Austrian researchers found 1,950 victims of the march itself, 2,000 victims in the Pohořelice camp, and 190 victims in surrounding villages. In total, 4,140 German victims from Brno died in Pohořelice and other camps plus 1,062 who died in Austria.

German sources regard the later communist police officer Bedřich Pokorný as responsible for organizing the Ústí massacre of hundreds of ethnic Germans on 31 July 1945. There have been attempts to confirm statements that Pokorný had thousands of people executed. Emilia Hrabovec was unable to substantiate these charges, but instead, according to her research, old people and tired young children had been sent away on trucks under the supervision of Czechoslovak guards.

According to official death records from 1945, 455 people from Brno died and were buried in Pohořelice (near the town), 129 in Mušlov, and 65 in villages surrounding the town of Pohořelice. In total, 649 victims originally expelled from Brno died on Czech territory.

==Remembrance==
In 1995, Czech writer Ludvík Vaculík filed a criminal charge for the crime of genocide related to the event of expulsion of Germans from Brno. Czech police, however, did not find evidence for such a crime as there were only 3 confirmed violent deaths (two on the march and one later in Mušlov).
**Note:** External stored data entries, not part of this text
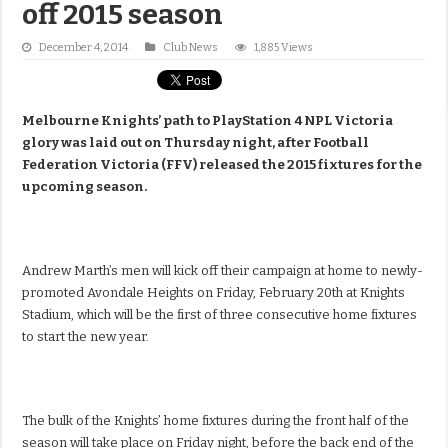
off 2015 season
December 4, 2014
Club News
1,885 Views
Melbourne Knights’ path to PlayStation 4 NPL Victoria
glory was laid out on Thursday night, after Football
Federation Victoria (FFV) released the 2015 fixtures for the
upcoming season.
Andrew Marth’s men will kick off their campaign at home to newly-
promoted Avondale Heights on Friday, February 20th at Knights
Stadium, which will be the first of three consecutive home fixtures
to start the new year.
The bulk of the Knights’ home fixtures during the front half of the
season will take place on Friday night, before the back end of the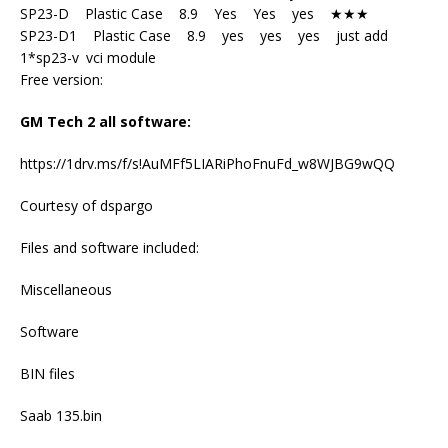
SP23-D Plastic Case 8.9 Yes Yes yes ★★★
SP23-D1 Plastic Case 8.9 yes yes yes just add
1*sp23-v vci module
Free version:
GM Tech 2 all software:
https://1drv.ms/f/s!AuMFf5LIARiPhoFnuFd_w8WJBG9wQQ
Courtesy of dspargo
Files and software included:
Miscellaneous
Software
BIN files
Saab 135.bin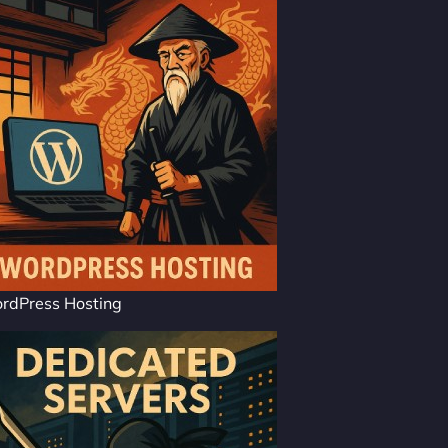
rdPress Hosting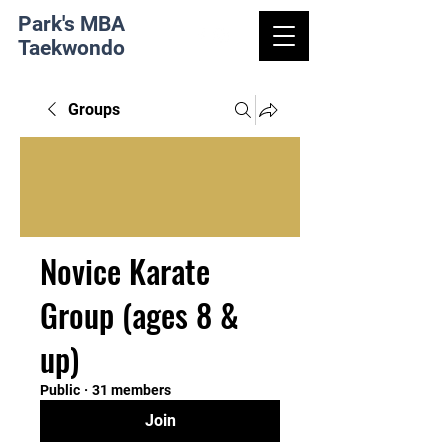
Park's MBA
Taekwondo
Groups
Novice Karate
Group (ages 8 &
up)
Public
·
31 members
Join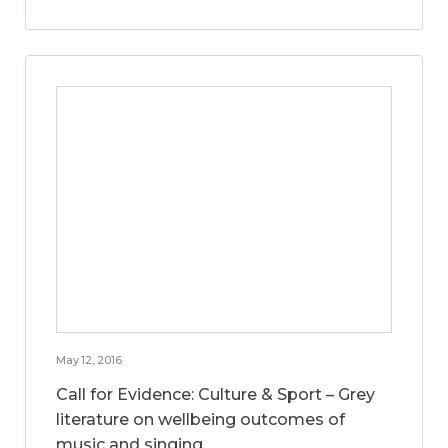
May 12, 2016
Call for Evidence: Culture & Sport – Grey
literature on wellbeing outcomes of
music and singing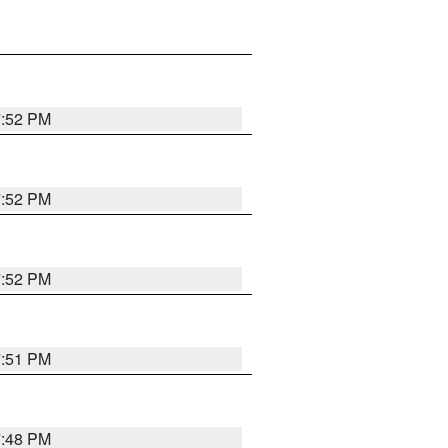
7:52 PM
7:52 PM
7:52 PM
7:51 PM
7:48 PM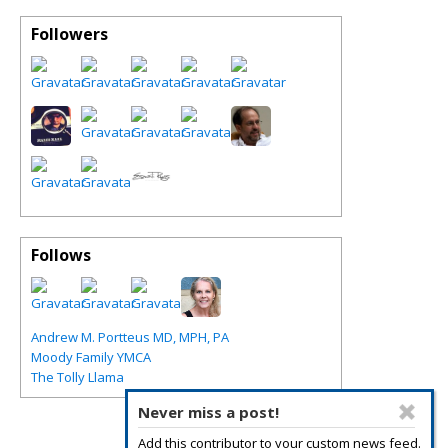
Followers
Follows
Andrew M. Portteus MD, MPH, PA
Moody Family YMCA
The Tolly Llama
Never miss a post!
Add this contributor to your custom news feed.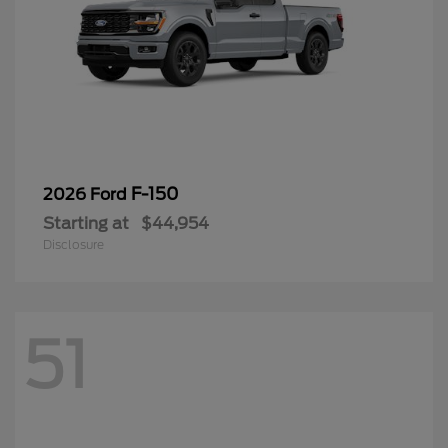
F-150
2026 Ford
Starting at
$44,954
Disclosure
51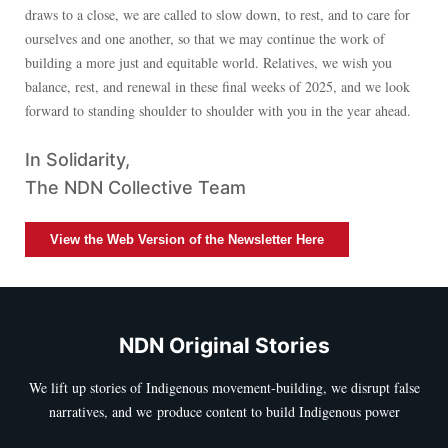
draws to a close, we are called to slow down, to rest, and to care for
ourselves and one another, so that we may continue the work of
building a more just and equitable world. Relatives, we wish you
balance, rest, and renewal in these final weeks of 2025, and we look
forward to standing shoulder to shoulder with you in the year ahead.
In Solidarity,
The NDN Collective Team
View the Web Version of the Newsletter Here
NDN Original Stories
We lift up stories of Indigenous movement-building, we disrupt false
narratives, and we produce content to build Indigenous power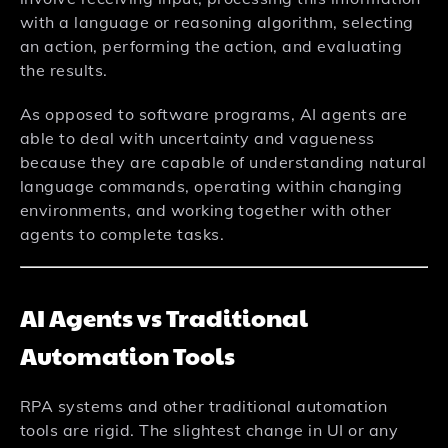
with a language or reasoning algorithm, selecting
an action, performing the action, and evaluating
the results.
As opposed to software programs, AI agents are
able to deal with uncertainty and vagueness
because they are capable of understanding natural
language commands, operating within changing
environments, and working together with other
agents to complete tasks.
AI Agents vs Traditional
Automation Tools
RPA systems and other traditional automation
tools are rigid. The slightest change in UI or any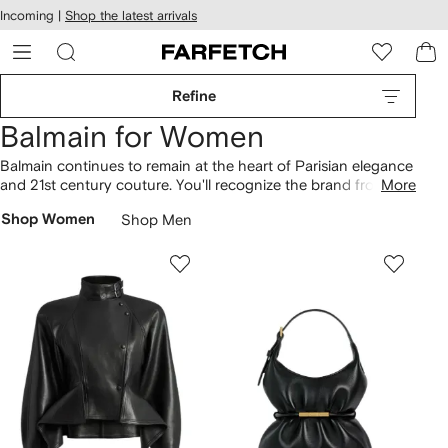
cessibility
Skip to
Incoming |
Shop the latest arrivals
main
ARFETCH
content
Refine
Balmain for Women
Balmain continues to remain at the heart of Parisian elegance
and 21st century couture. You'll recognize the brand from its
More
signature sharp shoulders, nipped-in waists and gilded
Shop Women
Shop Men
embellishments across each collection. Discover house-
signature military
jackets
or opt for glamour when you wear
blazer
dresses
. Don't forget to find opulent 18kt yellow gold
fine jewelry
to finish off your look.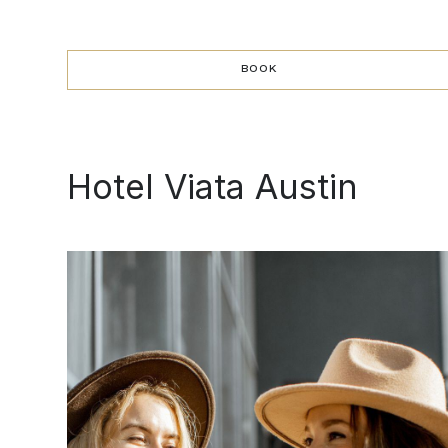
BOOK
BOOK
Hotel Viata Austin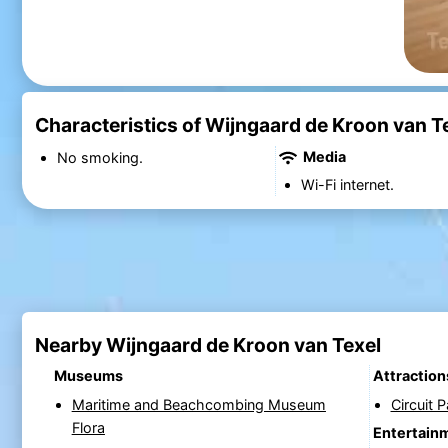
Characteristics of Wijngaard de Kroon van T
Media
No smoking.
Wi-Fi internet.
Nearby Wijngaard de Kroon van Texel
Museums
Attraction
Maritime and Beachcombing Museum
Circuit 
Flora
Entertain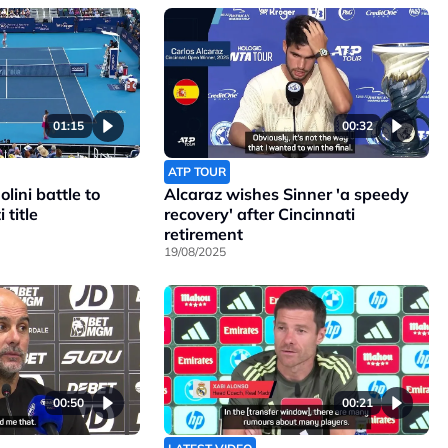
01:15
00:32
ATP TOUR
lini battle to
Alcaraz wishes Sinner 'a speedy
 title
recovery' after Cincinnati
retirement
19/08/2025
00:50
00:21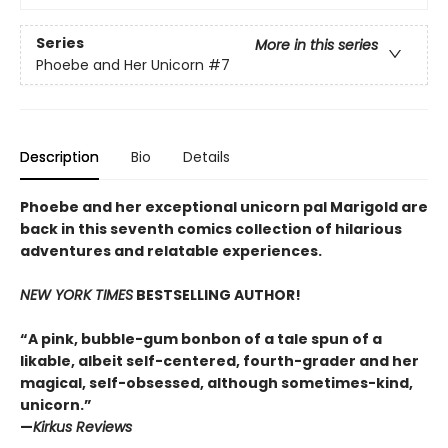
Series
More in this series
Phoebe and Her Unicorn
#7
Description
Bio
Details
Phoebe and her exceptional unicorn pal Marigold are
back in this seventh comics collection of hilarious
adventures and relatable experiences.
NEW YORK TIMES
BESTSELLING AUTHOR!
“A pink, bubble-gum bonbon of a tale spun of a
likable, albeit self-centered, fourth-grader and her
magical, self-obsessed, although sometimes-kind,
unicorn.”
—
Kirkus Reviews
In 2000 a group of young Czech students called for an adequate way to remember the events in Brno. In 2015 the council of Brno officially regretted the harm on the victims of the death march and organized a "Pilgrimage of Reconciliation" along the route.

In 2002, a joint commission of German and Czech historians collected evidence and published the results in a book titled Rozumět dějinám ("Understanding History").

In 2007, a group of young people organized a night Memorial March from Brno to Pohořelice to commemorate the event. On the first occasion, only three people participated in the march, and in the following years, about 20–30 people attended. On the 70th anniversary of the event in 2015, the march was supported by the city of Brno, and the number of participants was about 300, including some representatives of Sudeten German organizations. Until 2013, some eyewitnesses also participated in the memorial march.

There is a memorial stone in St Thomas's Abbey garden to commemorate the tragic events.

Alexandra Saemmer's digital poem Böhmische Dörfer (2012) is a retelling of the march.